* **PROVIDED PASSAGE**
He noted that it is crucial for investors to recognize that the yield here is not a fixed interest in the traditional sense but rather returns from Islamic sukuk (possibly profit-sharing or rental income) featuring semiannual coupon distribution as indicated by the ministry.
He mentioned that the government has opted to issue sukuk for individuals to widen the investor base for government debt instruments, thus mitigating part of the government financing demand by including individuals rather than relying solely on institutions and banks. This also aims to cultivate a saving and investment culture among community members, which contributes to financial stability at both the individual and community levels and reflects the state’s commitment to economic empowerment. Ultimately, this allows citizens or residents to participate in funding development and infrastructure—not merely as passive consumers or savers—and supports the local debt instrument market (building a dirham yield curve) and enhances the depth of financial markets and investment options, aligning with the development of a modern Gulf economy and financial inclusion by opening digital channels and unconventional financing options, while expanding the base of small and medium asset holders.
Potential Impacts
Regarding the potential impact on company stocks in local capital markets, Al-Husseini remarked that as individuals convert part of their savings into government sukuk instead of bank deposits or possibly other investments like stocks, a slight liquidity reduction aimed at stocks may occur, especially if individuals were purchasing stocks as local investors. However, this initial liquidity shift might not be large enough to cause drastic changes in the stock market soon, unless participation expands widely over time.
He added that government sukuk may be seen as a less risky alternative to stocks; thus, as the attractiveness of these sukuk increases (due to returns, government guaranty, tax exemption), some individual investors may become less inclined towards higher-risk stocks, which could impact capital flow to some sectors or smaller companies with higher risks. Conversely, providing a robust government investment vehicle could strengthen overall market confidence, potentially supporting stock prices in the medium term, especially as general investment culture improves.
From the companies’ perspective, if the demand for capital shifts towards government debt instruments, firms may need to increase returns they offer (for example, through shares or dividends) to attract investors, which may positively affect companies that provide strong dividends or have robust business models.

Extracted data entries
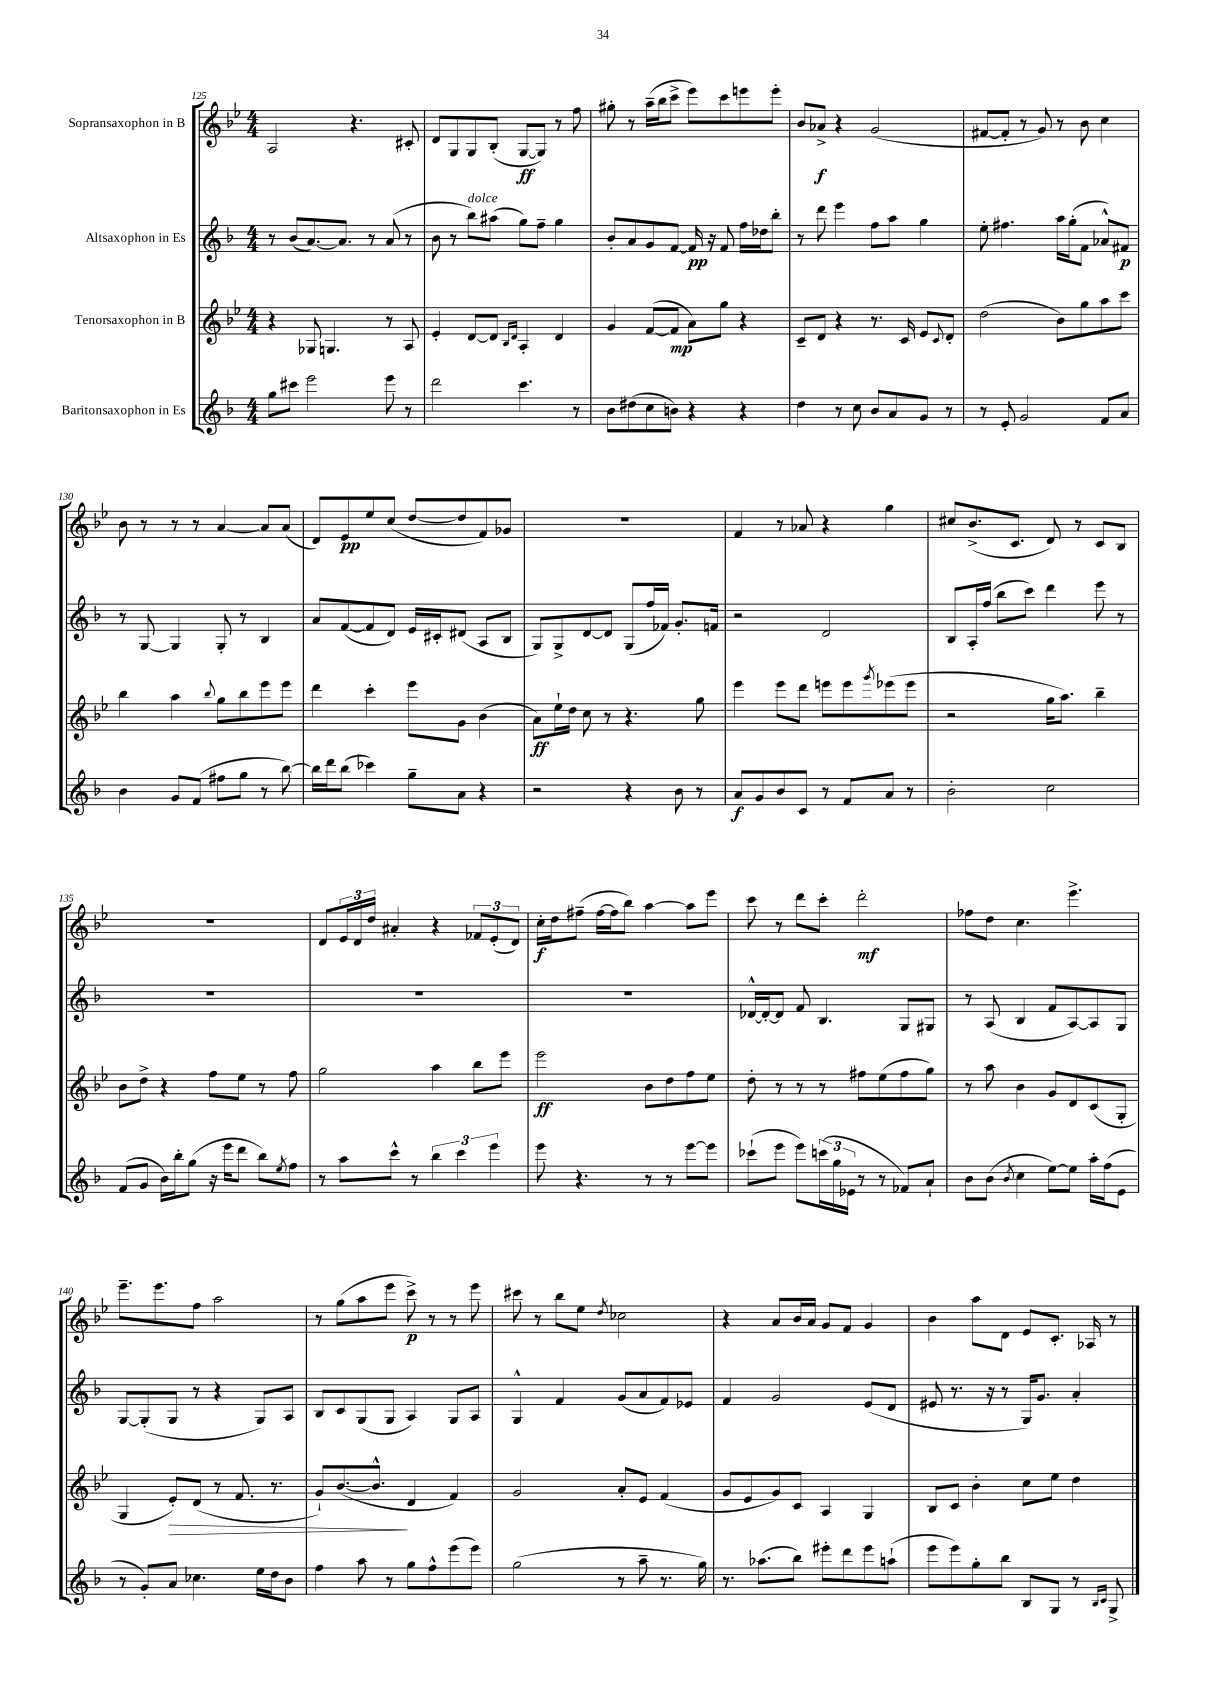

**kern	**dynam	**kern	**dynam	**kern	**dynam	**kern	**dynam
*part4	*part4	*part3	*part3	*part2	*part2	*part1	*part1
*staff4	*staff4	*staff3	*staff3	*staff2	*staff2	*staff1	*staff1
*I"Baritonsaxophon in Es	*	*I"Tenorsaxophon in B	*	*I"Altsaxophon in Es	*	*I"Sopransaxophon in B	*
*clefG2	*	*clefG2	*	*clefG2	*	*clefG2	*
*k[b-]	*	*k[b-e-]	*	*k[b-]	*	*k[b-e-]	*
*M4/4	*	*M4/4	*	*M4/4	*	*M4/4	*
=125	=125	=125	=125	=125	=125	=125	=125
8gg\L	.	4r	.	8r	.	2A/	.
8ccc#X\J	.	.	.	(8b-/L	.	.	.
2eee\	.	8G-X/	.	[8.a/)	.	.	.
.	.	4.Gn/	.	.	.	.	.
.	.	.	.	8.a/J]	.	.	.
.	.	.	.	.	.	4.r	.
.	.	.	.	8r	.	.	.
8eee\	.	8r	.	(8a/	.	.	.
8r	.	8A/	.	8r	.	8c#X'/	.
=126	=126	=126	=126	=126	=126	=126	=126
2ddd\	.	4e-'/	.	8b-\	.	8d/L	.
.	.	.	.	8r	.	8G/	.
!	!	!	!	!LO:TX:a:i:t=dolce	!	!	!
.	.	[8d/L	.	8bb-\L)	.	8G/	.
.	.	8d/J]	.	(8aa#X\J	.	(8B-'/J	.
.	.	16qqB-/LL	.	.	.	.	.
.	.	16qqd/JJ	.	.	.	.	.
4.ccc\	.	4A'/	.	8gg\L)	.	[8G/L	ff
.	.	.	.	8ff~\J	.	8G/J])	.
.	.	4d/	.	4gg\	.	8r	.
8r	.	.	.	.	.	8ff\	.
=127	=127	=127	=127	=127	=127	=127	=127
8b-\L	.	4g/	.	8b-'/L	.	8gg#X'\	.
(8dd#X\	.	.	.	8a/	.	8r	.
8cc\	.	([8f/L	.	8g/	.	(16aa~\LL	.
.	.	.	.	.	.	16bb-\J	.
8bn\J)	.	8f/J]	mp	[8f/J	.	8ccc^\J	.
4r	.	8a\L)	.	16f/]	pp	8eee-\L)	.
.	.	.	.	16r	.	.	.
.	.	8gg\J	.	8f/	.	8ccc\	.
4r	.	4r	.	16ff\LL	.	8eeen\	.
.	.	.	.	16dd-X\J	.	.	.
.	.	.	.	8bb-'\J	.	8eee'\J	.
=128	=128	=128	=128	=128	=128	=128	=128
4dd\	.	8c~/L	.	8r	.	8b-/L	.
.	.	8d/J	.	8ddd\	.	8a-X^/J	f
8r	.	4r	.	4eee\	.	4r	.
8cc\	.	.	.	.	.	.	.
8b-/L	.	8.r	.	8ff\L	.	(2g/	.
8a/	.	.	.	8aa\J	.	.	.
.	.	16c/	.	.	.	.	.
8g/J	.	8e-/L	.	4gg\	.	.	.
.	.	8qqc/	.	.	.	.	.
8r	.	8d'/J	.	.	.	.	.
=129	=129	=129	=129	=129	=129	=129	=129
8r	.	(2dd\	.	8ee'\	.	[8f#X/L	.
8e'/	.	.	.	4.ff#X\	.	8f#'/J]	.
2g/	.	.	.	.	.	8r	.
.	.	.	.	.	.	8g/)	.
.	.	8b-\L)	.	16aa\LL	.	8r	.
.	.	.	.	(16gg'\J	.	.	.
.	.	8gg\	.	8f\J	.	8b-\	.
8f/L	.	8aa\	.	8a-X^^/L)	.	4cc\	.
8a/J	.	8ccc\J	.	8f#X/J	p	.	.
!!LO:LB:g=z
=130	=130	=130	=130	=130	=130	=130	=130
4b-\	.	4bb-\	.	8r	.	8b-\	.
.	.	.	.	[8G/	.	8r	.
8g/L	.	4aa\	.	4G/]	.	8r	.
(8f/J	.	.	.	.	.	8r	.
.	.	8qqbb-/	.	.	.	.	.
8ff#X\L	.	8gg\L	.	8G'/	.	[4a/	.
8gg\J	.	8bb-\	.	8r	.	.	.
8r	.	8eee-\	.	4B-/	.	8a/L]	.
[8bb-\)	.	8eee-\J	.	.	.	(8a/J	.
=131	=131	=131	=131	=131	=131	=131	=131
16bb-\LL]	.	4ddd\	.	8a/L	.	8d/L)	.
16ddd\J	.	.	.	.	.	.	.
(8bb-\J	.	.	.	([8f/	.	8e-/	pp
4ccc-X\)	.	4ccc'\	.	8f/]	.	8ee-/	.
.	.	.	.	8d/J)	.	(8cc/J	.
8gg~\L	.	8eee-\L	.	16e/LL	.	[8dd/L	.
.	.	.	.	16c#X'/J	.	.	.
8a\J	.	8g\J	.	(8d#X/J	.	8dd/]	.
4r	.	(4b-\	.	8A/L	.	8f/)	.
.	.	.	.	8B-/J	.	8g-X/J	.
=132	=132	=132	=132	=132	=132	=132	=132
2r	.	8a\L)	ff	8G/L)	.	1r	.
.	.	16ee-`\L	.	8G^/	.	.	.
.	.	16dd\JJ	.	.	.	.	.
.	.	8cc\	.	[8d/	.	.	.
.	.	8r	.	8d/J]	.	.	.
4r	.	4.r	.	(8G/L	.	.	.
.	.	.	.	16ff/L	.	.	.
.	.	.	.	16f-X/JJ)	.	.	.
8b-\	.	.	.	8.g'/L	.	.	.
8r	.	8gg\	.	.	.	.	.
.	.	.	.	16fn/Jk	.	.	.
=133	=133	=133	=133	=133	=133	=133	=133
8a/L	f	4eee-\	.	2r	.	4f/	.
8g/	.	.	.	.	.	.	.
8b-/	.	8eee-\L	.	.	.	8r	.
8c/J	.	8ddd\J	.	.	.	8a-X/	.
8r	.	8eeen\L	.	2d/	.	4r	.
8f/L	.	8eee\	.	.	.	.	.
.	.	8qggg/	.	.	.	.	.
8a/J	.	(8eee-X\	.	.	.	4gg\	.
8r	.	8eee-\J	.	.	.	.	.
=134	=134	=134	=134	=134	=134	=134	=134
2b-'\	.	2r	.	8B-/L	.	8cc#X/L	.
.	.	.	.	16A'/L	.	(8.b-^/	.
.	.	.	.	(16ff/JJ	.	.	.
.	.	.	.	8bb-\L	.	.	.
.	.	.	.	.	.	8.c/J	.
.	.	.	.	8ccc\J)	.	.	.
2cc\	.	16gg\KL	.	4ddd\	.	8d/)	.
.	.	8.aa\J)	.	.	.	.	.
.	.	.	.	.	.	8r	.
.	.	4bb-~\	.	8eee\	.	8c/L	.
.	.	.	.	8r	.	8B-/J	.
!!LO:LB:g=z
=135	=135	=135	=135	=135	=135	=135	=135
(8f/L	.	8b-\L	.	1r	.	1r	.
8g/J	.	8dd^\J	.	.	.	.	.
16b-\LL)	.	4r	.	.	.	.	.
16bb-'\J	.	.	.	.	.	.	.
(8gg\J	.	.	.	.	.	.	.
16r	.	8ff\L	.	.	.	.	.
16eee\KL	.	.	.	.	.	.	.
8ddd\J	.	8ee-\J	.	.	.	.	.
8bb-\L)	.	8r	.	.	.	.	.
8qee/	.	.	.	.	.	.	.
8ff\J	.	8ff\	.	.	.	.	.
=136	=136	=136	=136	=136	=136	=136	=136
8r	.	2gg\	.	1r	.	8d/L	.
8aa\L	.	.	.	.	.	24e-/L	.
.	.	.	.	.	.	24d/	.
.	.	.	.	.	.	24dd/JJ	.
8ccc^^\J	.	.	.	.	.	4a#X'/	.
8r	.	.	.	.	.	.	.
6bb-\	.	4aa\	.	.	.	4r	.
6ccc\	.	.	.	.	.	.	.
.	.	8bb-\L	.	.	.	12f-X/L	.
6eee\	.	.	.	.	.	(12e-'/	.
.	.	8eee-\J	.	.	.	.	.
.	.	.	.	.	.	12d/J)	.
=137	=137	=137	=137	=137	=137	=137	=137
8eee\	.	2eee-\	ff	1r	.	16cc'\LL	f
.	.	.	.	.	.	16dd\J	.
4.r	.	.	.	.	.	(8ff#X~\J	.
.	.	.	.	.	.	[16ff#\LL	.
.	.	.	.	.	.	16ff#\J]	.
.	.	.	.	.	.	8bb-\J)	.
8r	.	8b-\L	.	.	.	[4aa\	.
8r	.	8dd\	.	.	.	.	.
[8eee\L	.	8ff\	.	.	.	8aa\L]	.
8eee\J]	.	8ee-\J	.	.	.	8eee-\J	.
=138	=138	=138	=138	=138	=138	=138	=138
(8ccc-X`\L	.	8dd'\	.	[16d-X^^/LL	.	8ccc\	.
.	.	.	.	16d-'/J_	.	.	.
8eee\J	.	8r	.	8d-/J]	.	8r	.
8eee\L)	.	8r	.	8f/	.	8ddd\L	.
(24cccn\L	.	8r	.	4.B-/	.	8ccc'\J	.
24gg\	.	.	.	.	.	.	.
24e-X\JJ	.	.	.	.	.	.	.
8r	.	8ff#X\L	.	.	.	2ddd'\	mf
8r	.	(8ee-\	.	.	.	.	.
8f-X/L)	.	8ff#\	.	8G/L	.	.	.
8a`/J	.	8gg\J)	.	8G#X/J	.	.	.
=139	=139	=139	=139	=139	=139	=139	=139
8b-\L	.	8r	.	8r	.	8ff-X\L	.
(8b-\J	.	8aa\	.	(8A/	.	8dd\J	.
8qb-/	.	.	.	.	.	.	.
4cc\	.	4b-\	.	4B-/	.	4.cc\	.
[8ee\L)	.	8g/L	.	8f/L	.	.	.
8ee\J]	.	8d/	.	[8A/)	.	4.eee-^\	.
16aa'\LL	.	(8c/	.	8A/]	.	.	.
(16ff\J	.	.	.	.	.	.	.
8e\J	.	8G'/J	.	8G/J	.	.	.
!!LO:LB:g=z
=140	=140	=140	=140	=140	=140	=140	=140
8r	.	4G/	.	[8G/L	.	8.eee-~\L	.
8g'/L)	.	.	.	(8G'/]	.	.	.
.	.	.	.	.	.	8.eee-\	.
!	!	!	!LO:HP:b	!	!	!	!
8a/J	.	8e-'/L)	>	8G/J	.	.	.
4.cc-X\	.	(8d/J	.	8r	.	8ff\J	.
.	.	8r	.	4r	.	2aa\	.
.	.	8.f/	.	.	.	.	.
16ee\LL	.	.	.	8G/L)	.	.	.
16dd\J	.	8.r	.	.	.	.	.
8b-\J	.	.	.	8A/J	.	.	.
=141	=141	=141	=141	=141	=141	=141	=141
4ff\	.	8g`/L)	.	8B-/L	.	8r	.
.	.	([8.b-/	.	8c/	.	(8gg\L	.
8aa\	.	.	.	(8G/	.	8aa\	.
.	.	8.b-^^/J]	.	.	.	.	.
8r	.	.	.	8G/J	.	8eee-\J	.
8gg\L	.	4d/	]	4A/)	.	8ccc^\)	p
8ff^^\	.	.	.	.	.	8r	.
(8eee\	.	4f/)	.	8G/L	.	8r	.
8eee\J)	.	.	.	8A/J	.	8eee-\	.
=142	=142	=142	=142	=142	=142	=142	=142
(2gg\	.	2g/	.	4G^^/	.	8ccc#X\	.
.	.	.	.	.	.	8r	.
.	.	.	.	4f/	.	8bb-\L	.
.	.	.	.	.	.	8ee-\J	.
.	.	.	.	.	.	8qdd/	.
8r	.	8a'/L	.	(8g/L	.	2cc-X\	.
8aa~\	.	8e-/J	.	8a/	.	.	.
8.r	.	(4f/	.	8f/)	.	.	.
.	.	.	.	8e-X/J	.	.	.
16gg\)	.	.	.	.	.	.	.
=143	=143	=143	=143	=143	=143	=143	=143
8.r	.	8g/L	.	4f/	.	4r	.
.	.	8e-/	.	.	.	.	.
(8.aa-X\L	.	.	.	.	.	.	.
.	.	8g/)	.	2g/	.	8a/L	.
8bb-\J)	.	8c/J	.	.	.	16b-/L	.
.	.	.	.	.	.	16a/JJ	.
8eee#X'\L	.	4A/	.	.	.	8g/L	.
8ddd\	.	.	.	.	.	8f/J	.
8eee#\	.	4G/	.	(8e/L	.	4g/	.
(8aan`\J	.	.	.	8d/J	.	.	.
=144	=144	=144	=144	=144	=144	=144	=144
8eee\L	.	8B-/L	.	8e#X/	.	4b-\	.
8eee\)	.	8c/J	.	8.r	.	.	.
8gg'\	.	4b-'\	.	.	.	8aa\L	.
.	.	.	.	16r	.	.	.
8bb-\J	.	.	.	8r	.	8d\J	.
8B-/L	.	8cc\L	.	16G/KL)	.	8e-/L	.
.	.	.	.	8.g/J	.	.	.
8G/J	.	8ee-\J	.	.	.	8.c'/J	.
8r	.	4dd\	.	4a'/	.	.	.
.	.	.	.	.	.	16A-X/	.
16qqB-/LL	.	.	.	.	.	.	.
16qqc/JJ	.	.	.	.	.	.	.
8G^/	.	.	.	.	.	8r	.
==	==	==	==	==	==	==	==
*-	*-	*-	*-	*-	*-	*-	*-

* **WRITTEN PROBLEM**
Can you repeat, word for word, the part of the passage on government sukuk that opens with "He noted that" and closes with "by the ministry."?

* **SOLUTION**
He noted that it is crucial for investors to recognize that the yield here is not a fixed interest in the traditional sense but rather returns from Islamic sukuk (possibly profit-sharing or rental income) featuring semiannual coupon distribution as indicated by the ministry.